**Text under study:**

○ ○ ○ ○ ○

# Kegging/mixing Spirits



## captaincleanoff (3/1/09)

I'd like to get my 9l keg full of some premixed spirits - probably gin and tonic

What do you guys think would be the best mix? I was thinking 1l gin + 7L tonic. Think this would be alright?

And with carbonation, do I just carb at dispensing pressure as normal?


----------



## quantocks (3/1/09)

hey mate, 

from an old digup.



sluggerdog said:


> roach, I used to be pretty accurate with it but now have gone lazy.
> 
> Basically I do the following:
> 
> ...




so probably halve that?

link here


----------



## PostModern (3/1/09)

Most splits in pubs are sold in a 7oz glass. 1oz spirit, 6oz mixer. Maybe less mixer with ice. 1L to 7 and you won't taste enough spirit, I think. Try small controlled measures in a glass and see what ratio suits your taste best, then upscale.


----------



## clean brewer (3/1/09)

From working in Restaurants, generally for a spirit and nice mix, 30ml spirit-180ml mixer..

I think I calculated 1.4ltr spirit and the rest with mixer in 9ltr keg..

Cheers


----------



## crundle (3/1/09)

Did this for a friend's kids party (adult kids!) and we premixed it to 5% alcohol.

Worked well, people were getting drunk, but not at a crazy rate.

For a calculator, visit homedistiller.org, and go to dilution calculator.

for 9 litres of 5% mix, it will take;

1.125l of 40% alcohol
7.875l of water (or whatever mixer you wish to use)

hope this helps,

Crundle

edit: I need spelling lessons!


----------



## gros21 (4/1/09)

grrr why doesn't bourban come in 1.25L any mor same with rum there all 1l

im planning to do the same prolly tomorrow lol

please check out boozle.com.au to find teh cheapest spririts in ya area

i got 2 x 1l jim beams for $70 and i got 2 lots of them lol

thne got some limited edtion xmas jimmy as well


----------



## Carbonator (4/1/09)

captaincleanoff said:


> I'd like to get my 9l keg full of some premixed spirits



It's great idea, but It would go down faster than beer if I sat next to it all night! :icon_drool2:


----------



## clean brewer (5/1/09)

Made a mix up today, 1125ml Vodka and 5 x 1.25ltr Schweppes Lime & Soda, in the 9ltr keg.. Easy as and tastes pretty good...

I knew the 9ltr would come in handy, saves stuffing about pouring the spirit and then the mixer..

I think now i'll just keep 3 x 19ltr kegs of beer in the fridge and the 9ltr of Spirit, fixs perfect, if I wanted to fit 4 Cornies in id have to alter the door trim..

:icon_chickcheers:


----------

○ ○ ○ ○ ○

**Input data:**
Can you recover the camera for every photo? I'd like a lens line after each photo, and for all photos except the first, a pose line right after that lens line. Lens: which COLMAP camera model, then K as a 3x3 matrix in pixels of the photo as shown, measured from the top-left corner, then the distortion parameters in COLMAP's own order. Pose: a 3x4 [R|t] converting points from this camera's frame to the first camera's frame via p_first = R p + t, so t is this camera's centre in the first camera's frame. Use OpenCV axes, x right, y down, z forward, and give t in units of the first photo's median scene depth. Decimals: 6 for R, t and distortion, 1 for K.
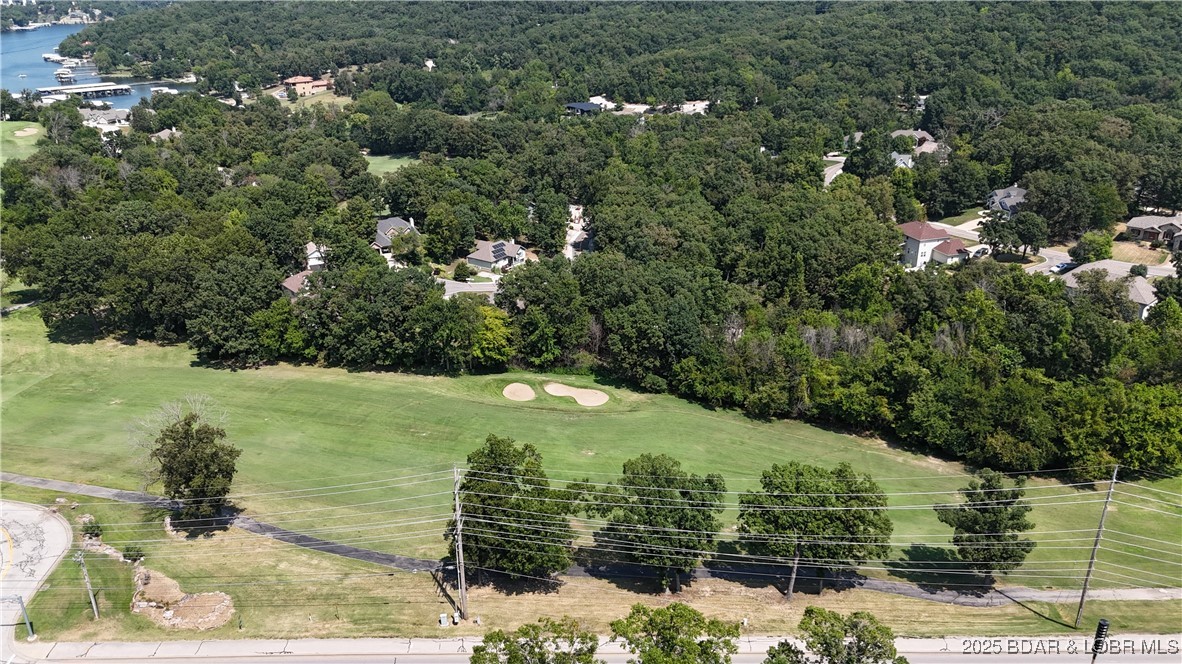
lens RADIAL K [[860.4, 0, 592.4], [0, 860.4, 330.0], [0, 0, 1]] dist [0.075900, -0.086246]
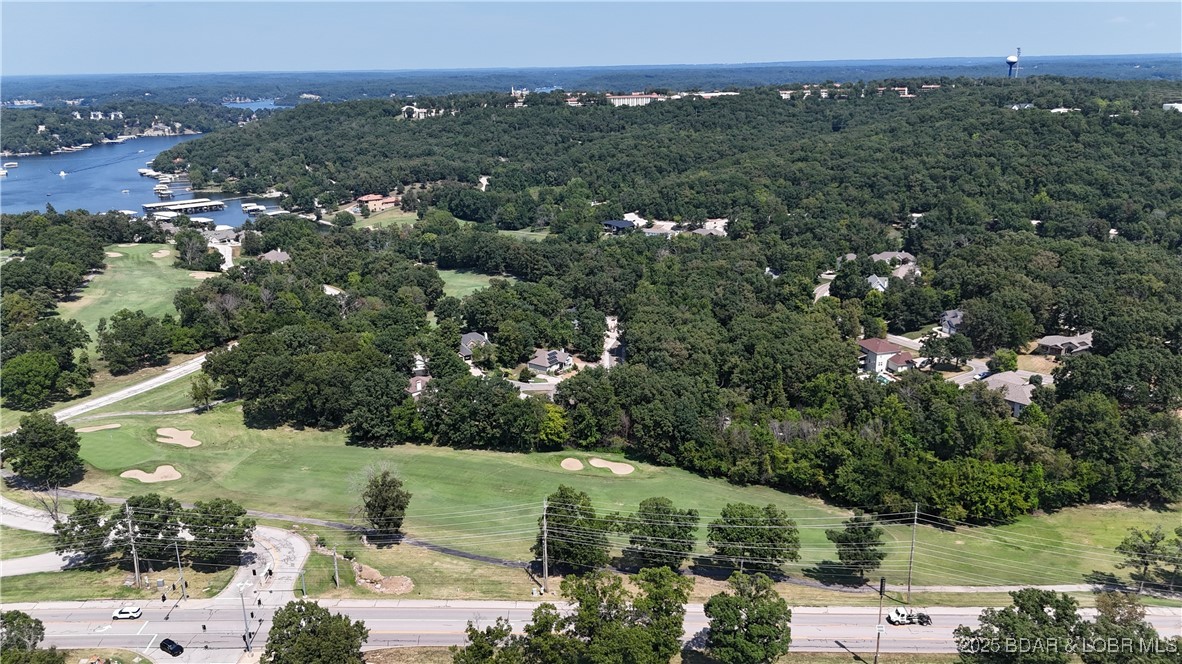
lens RADIAL K [[860.4, 0, 592.4], [0, 860.4, 330.0], [0, 0, 1]] dist [0.075900, -0.086246]
pose [[0.999138, 0.002152, -0.041462, 0.006128], [-0.006297, 0.994959, -0.100090, -0.005723], [0.041037, 0.100264, 0.994114, -0.340699]]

○ ○ ○ ○ ○

**Task instructions:**
1) Repeat, word for word, the stretch of the kegging thread from "It's great idea, but" up to and including "the door trim..".
2) In the kegging thread, why does clean brewer say the 9-liter keg came in handy? Answer in one to three sentences.
The material above is separate from the kegging thread.

**Answers below:**
1)
It's great idea, but It would go down faster than beer if I sat next to it all night! :icon_drool2:


----------



## clean brewer (5/1/09)

Made a mix up today, 1125ml Vodka and 5 x 1.25ltr Schweppes Lime & Soda, in the 9ltr keg.. Easy as and tastes pretty good...

I knew the 9ltr would come in handy, saves stuffing about pouring the spirit and then the mixer..

I think now i'll just keep 3 x 19ltr kegs of beer in the fridge and the 9ltr of Spirit, fixs perfect, if I wanted to fit 4 Cornies in id have to alter the door trim..

2) Having the drink premixed in the 9-liter keg saves the trouble of pouring the spirit and then the mixer.